The LFENCE instruction serializes the instruction stream: nothing after LFENCE executes speculatively until all prior instructions have completed their memory accesses. This is expensive (serializes the pipeline) but correct.

MinOS Kernel Spinlocks for SMP

When MinOS runs on multiple CPUs, the kernel's shared data structures (the IDT, the PMM bitmap, the process table) need protection:

; minOS/kernel/spinlock.asm — Kernel spinlocks for SMP

; Global kernel lock (big kernel lock pattern, for simplicity)
section .data
    kernel_lock: dq 0

; Before modifying any kernel structure:
    lea rdi, [kernel_lock]
    call spinlock_acquire
    ; ... modify shared kernel data ...
    lea rdi, [kernel_lock]
    call spinlock_release

The Big Kernel Lock (BKL) pattern — one global lock for all kernel operations — is how early Linux handled SMP. It is correct but eliminates all kernel parallelism. Real kernels use fine-grained locking (per-data-structure spinlocks), per-CPU data (no locking needed if only one CPU accesses it), and lock-free algorithms.

Summary

The hardware memory model defines which reorderings are possible without fences. x86-64 (TSO) only allows store-load reordering; ARM64 allows all four.

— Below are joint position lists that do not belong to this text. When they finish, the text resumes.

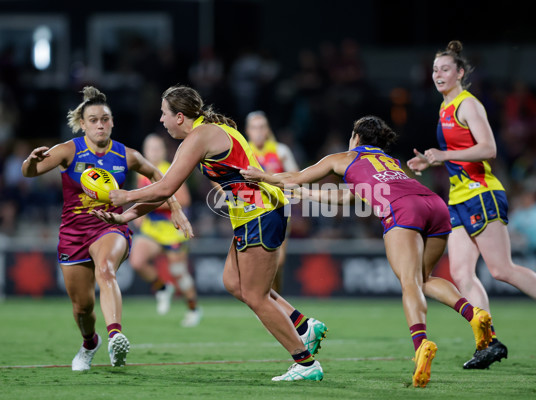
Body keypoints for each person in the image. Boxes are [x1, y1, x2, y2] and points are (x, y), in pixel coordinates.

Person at [92, 85, 327, 381]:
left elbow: (165, 189)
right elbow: (163, 192)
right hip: (252, 215)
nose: (161, 120)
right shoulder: (208, 132)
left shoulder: (200, 137)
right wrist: (125, 216)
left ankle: (306, 364)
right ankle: (304, 327)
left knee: (255, 295)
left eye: (164, 114)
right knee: (233, 282)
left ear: (180, 116)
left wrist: (125, 196)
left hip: (260, 213)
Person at [241, 115, 494, 388]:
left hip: (403, 209)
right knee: (423, 279)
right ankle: (474, 314)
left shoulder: (344, 157)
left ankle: (421, 345)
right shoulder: (389, 161)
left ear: (356, 138)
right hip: (433, 203)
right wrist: (307, 195)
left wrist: (263, 176)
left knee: (409, 283)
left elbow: (295, 176)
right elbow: (351, 196)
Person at [406, 40, 536, 369]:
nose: (438, 74)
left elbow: (489, 148)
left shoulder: (467, 104)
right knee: (460, 273)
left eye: (445, 69)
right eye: (434, 69)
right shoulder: (445, 108)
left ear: (460, 72)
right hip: (458, 198)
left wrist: (443, 154)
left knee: (501, 269)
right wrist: (432, 161)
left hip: (481, 193)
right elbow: (461, 153)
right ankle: (488, 342)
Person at [21, 86, 192, 371]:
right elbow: (30, 173)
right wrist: (30, 162)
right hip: (73, 233)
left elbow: (159, 176)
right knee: (82, 308)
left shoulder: (127, 155)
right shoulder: (68, 150)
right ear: (83, 124)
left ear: (112, 121)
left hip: (110, 227)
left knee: (105, 269)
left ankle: (115, 336)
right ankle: (90, 342)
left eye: (105, 118)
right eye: (93, 120)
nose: (100, 124)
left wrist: (174, 207)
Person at [129, 133, 201, 327]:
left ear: (163, 151)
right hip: (152, 231)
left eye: (156, 148)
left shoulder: (170, 171)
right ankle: (162, 288)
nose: (153, 152)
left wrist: (152, 204)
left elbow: (184, 200)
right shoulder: (141, 172)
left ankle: (193, 309)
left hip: (172, 232)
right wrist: (141, 213)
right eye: (149, 148)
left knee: (179, 273)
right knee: (137, 261)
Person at [245, 110, 299, 293]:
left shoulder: (280, 151)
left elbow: (297, 177)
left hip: (278, 211)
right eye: (254, 128)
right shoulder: (244, 153)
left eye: (262, 127)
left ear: (267, 130)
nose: (258, 132)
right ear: (248, 131)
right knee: (258, 262)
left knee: (278, 262)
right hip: (252, 213)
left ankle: (274, 299)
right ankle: (265, 301)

MFENCE, SFENCE, and LFENCE enforce ordering; the LOCK prefix makes read-modify-write operations atomic. CMPXCHG is the universal atomic primitive underlying mutexes, spinlocks, and lock-free data structures. Understanding the hardware model is mandatory for writing correct concurrent code in any language.

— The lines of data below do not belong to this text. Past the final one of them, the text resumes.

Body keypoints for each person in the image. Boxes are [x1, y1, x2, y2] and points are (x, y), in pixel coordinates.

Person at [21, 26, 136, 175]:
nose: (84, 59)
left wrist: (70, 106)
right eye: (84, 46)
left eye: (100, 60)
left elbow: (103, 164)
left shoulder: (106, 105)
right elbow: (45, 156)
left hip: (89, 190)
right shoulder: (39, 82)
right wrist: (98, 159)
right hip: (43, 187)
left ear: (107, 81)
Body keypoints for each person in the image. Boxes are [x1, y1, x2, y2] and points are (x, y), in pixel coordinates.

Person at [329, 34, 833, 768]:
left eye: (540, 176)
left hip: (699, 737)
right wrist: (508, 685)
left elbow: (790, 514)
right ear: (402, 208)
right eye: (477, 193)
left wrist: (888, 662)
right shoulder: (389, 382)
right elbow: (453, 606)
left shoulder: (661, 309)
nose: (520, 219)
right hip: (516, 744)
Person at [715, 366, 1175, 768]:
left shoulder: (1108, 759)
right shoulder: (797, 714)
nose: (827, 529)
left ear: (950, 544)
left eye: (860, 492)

🔄 Check Your Understanding: 1. What is the one type of memory reordering that x86-64 TSO permits? 2. Why is PAUSE important inside a spin loop? 3. What does LOCK CMPXCHG do if the comparison fails? 4. How does the ARM64 LDXR/STXR pair differ from x86-64's LOCK CMPXCHG? 5. What is false sharing, and how does cache-line padding fix it?